LA ESCALERA DE
JACOB (II)
En una
colaboración anterior desvelábamos cómo el ser humano ha ido
descubriendo los secretos de la vida subiendo por una escalera,
la molécula del ADN, en un sueño hecho realidad, como el del famoso
personaje bíblico. Pero solo en las últimas décadas ha aprendido a
manipular la doble hélice y a elevarse aún más en este interminable
ascenso a otro cielo, el del conocimiento. Esta nueva dimensión fue
iniciada por Paul Berg en 1972, al construir, con tijeras
y pegamento bioquímicos (dos tipos de enzimas), el primer
monstruo biológico: una bacteria intestinal con un gen de anfibio, que
sería el primer OMG (Organismo Modificado Genéticamente). Había nacido
la Biotecnología y tanto la clase científica (conferencia de Asilomar
en 1975) como la opinión pública, la contemplaban con cierto recelo. A
pesar de ello, la industria farmacéutica comenzaría a producir hormona
del crecimiento e insulina humanas usando tanques llenos de amables
bacterias transgénicas.
La
Ingeniería Genética encontraría en los vegetales los organismos dóciles
que estaba buscando, gracias a una conocida bacteria del suelo,
transportadora de genes, o al bombardeo de células con microcañonazos
de partículas metálicas envueltas en ADN. Y así, en los años 90, los
alimentos transgénicos (colza resistente a un herbicida, tomate de larga
duración, etc.), comenzaron a invadir los supermercados USA. Sin
embargo, su llegada a Europa se vería frenada por un debate sin final
entre multinacionales defensoras de estas modificaciones y consumidores,
muy sensibilizados aún por el “mal de las vacas locas”. Actualmente hay
varios OMGs autorizados en la UE, entre ellos un maíz “Bt”, con un gen
bacteriano insecticida.

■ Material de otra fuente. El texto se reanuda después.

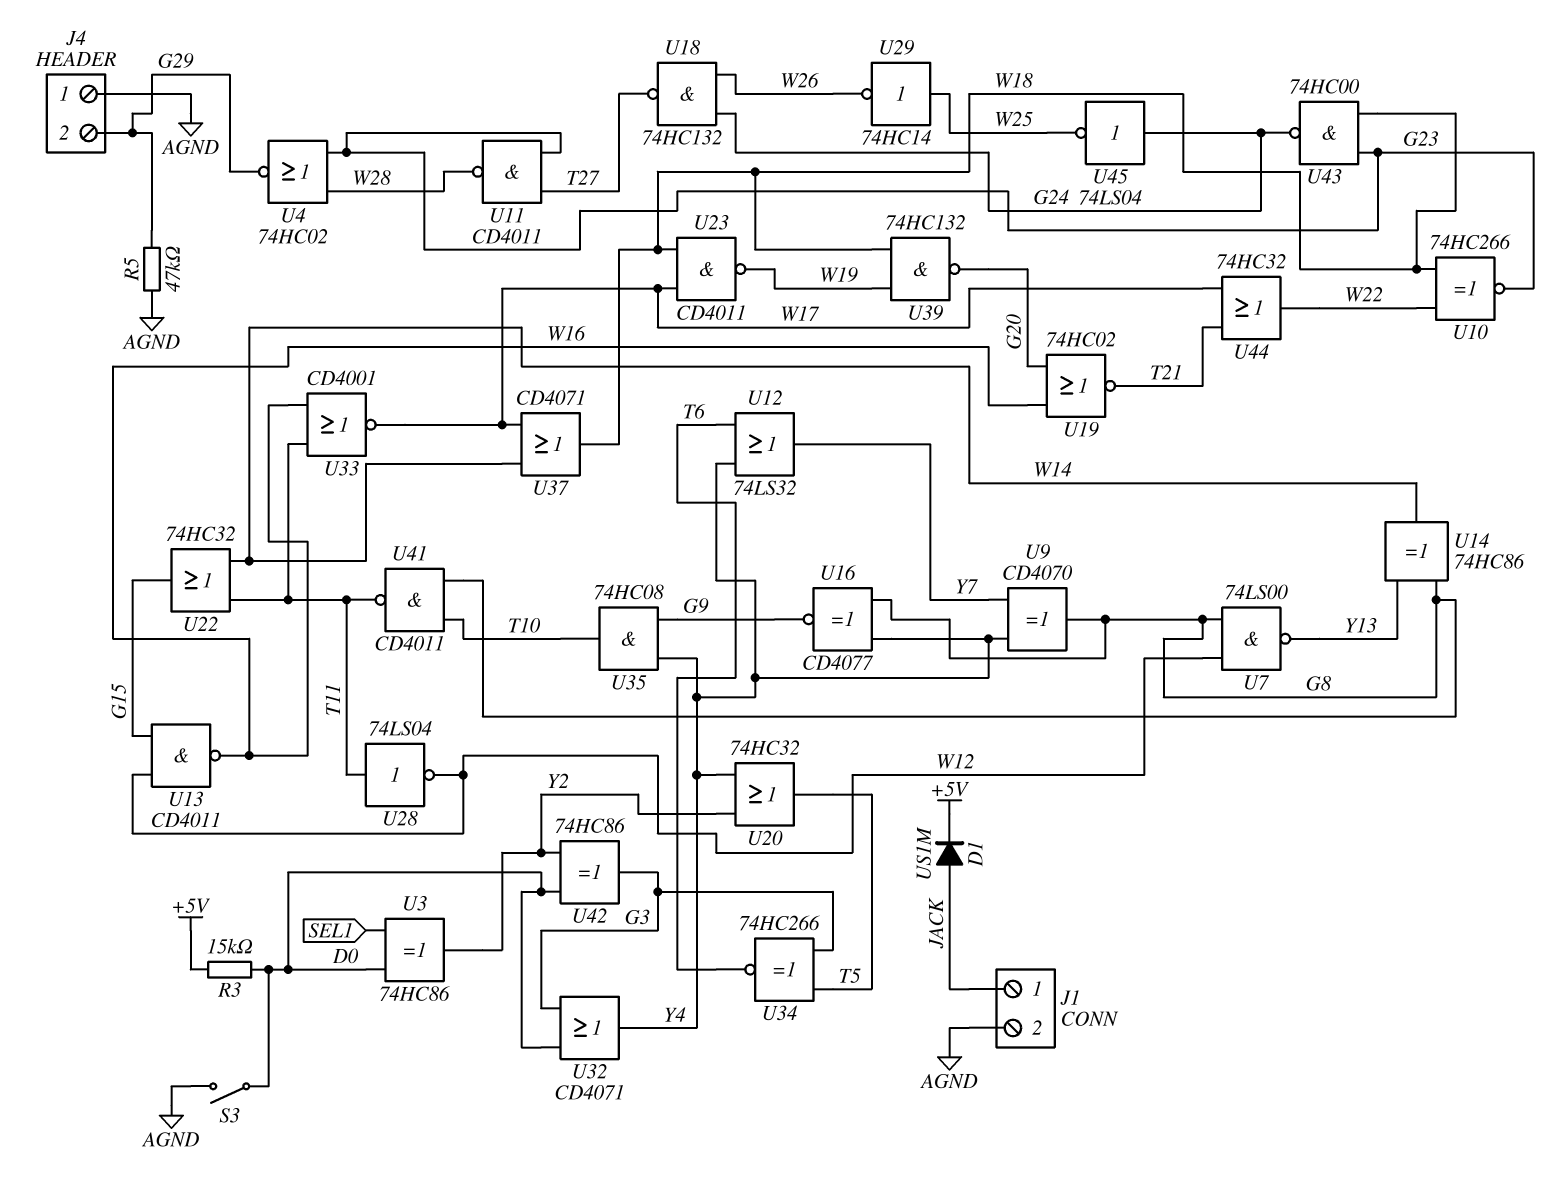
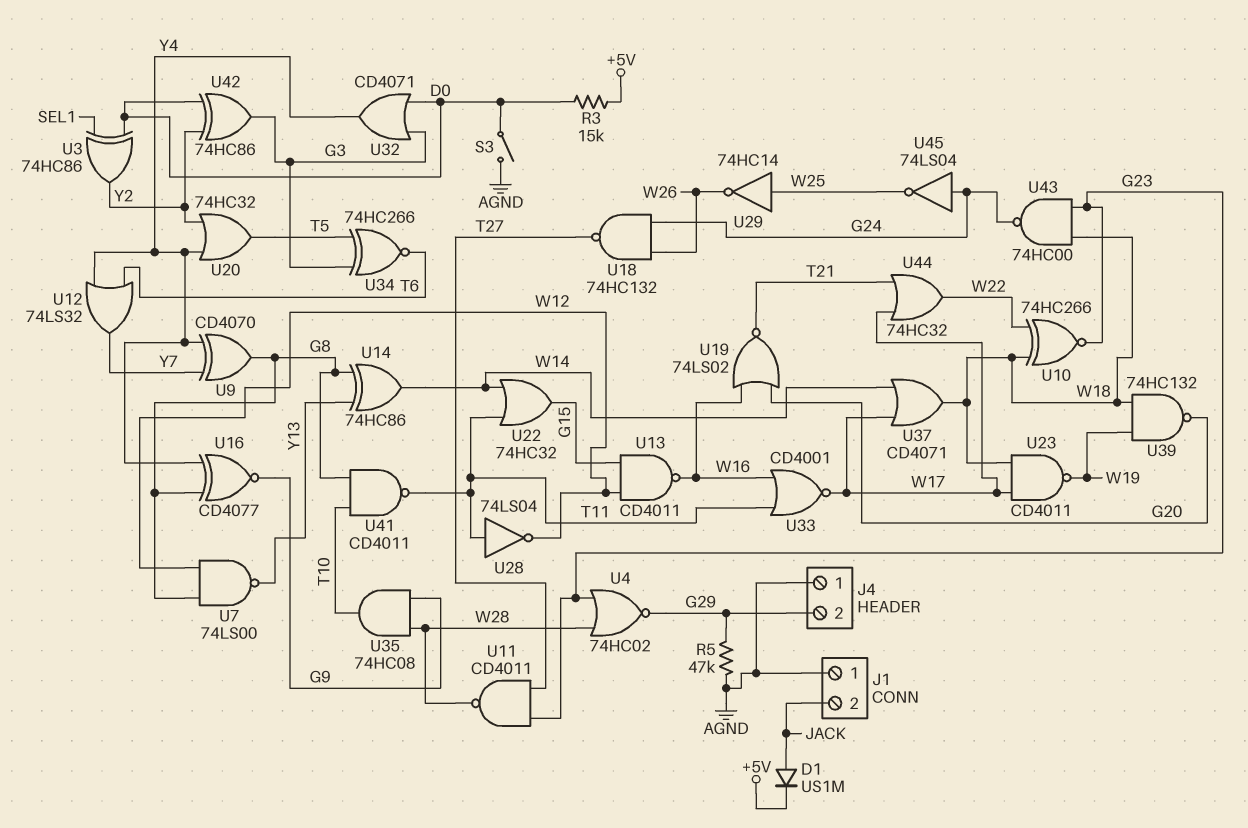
J1 pin 1: JACK -> AGND
J1 pin 2: AGND -> JACK
U19: NOR 74HC02 (in G20, in W16, out T21) -> NOR 74LS02 (in G20, in W16, out T21)
U35: AND 74HC08 (in G9, in Y4, out T10) -> AND 74HC08 (in G9, in W28, out T10)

Aunque muchos apuestan por la inocuidad de este
tipo de productos, otros, sin embargo, consideran que hemos abierto la
caja de Pandora, de la que podrían escaparse males como la
dispersión de seres vivos transgénicos por los ecosistemas (una amenaza
para la biodiversidad) o problemas de salud derivados del contacto con
nuevas sustancias potencialmente alérgenas.
Al contrario, la
manipulación genética con fines terapéuticos no ha encontrado tantos
detractores, excepto cuando lo que plantea es la modificación de la
línea germinal (óvulos, espermatozoides o embriones). Por eso, en
septiembre de 1990, Anderson y Blaese recibieron autorización
para alterar genéticamente unos pocos glóbulos blancos de una niña de
tres años con Deficiencia Inmunológica Combinada Grave (una niña
“burbuja”). Es ésta una enfermedad causada por la alteración defectuosa
de un gen del cromosoma 20, con instrucciones para fabricar una proteína
necesaria en la respuesta inmunológica. Sus células sanguíneas fueron
infectadas con un retrovirus armado con la copia buena del gen, se
reinyectaron en la niña y obró el milagro de la ciencia: el gen
comenzó a trabajar y su sangre se inundó de proteína “defensiva”, a la
vez que el mundo atisbaba una nueva forma de encarar este tipo de
enfermedades. La Terapia Génica había comenzado y sus próximas batallas
experimentales serían el cáncer, la diabetes y las enfermedades
neurodegenerativas. Dentro de esta espiral de avances, la prensa
publicaba, hace pocos meses, que varios científicos californianos habían
implantado en los cerebros de ocho pacientes con Alzheimer, células de
la piel modificadas, con el gen de un factor de crecimiento nervioso,
frenando, en seis de ellos, el desarrollo de la enfermedad.
El bricolaje
bioquímico, junto con un potente software informático, nos ha permitido
llegar a la esencia de la vida. A partir de un impresionante arsenal de
trozos de ADN, los científicos han podido secuenciar el genoma de
varias especies. De esta forma, en febrero de 2001, Craig Venter
(presidente de Celera Genomics) y los responsables del Proyecto Genoma
Humano (una iniciativa pública), dieron a conocer la secuencia del ADN
humano, situando a nuestra especie en el escalón animal que nos
corresponde: solo 30.000 genes y un 99 % de coincidencias con el ratón.
Una cura de humildad que nos invita a transitar sabiamente por la doble
hélice y a contemplar la naturaleza de una forma menos altiva.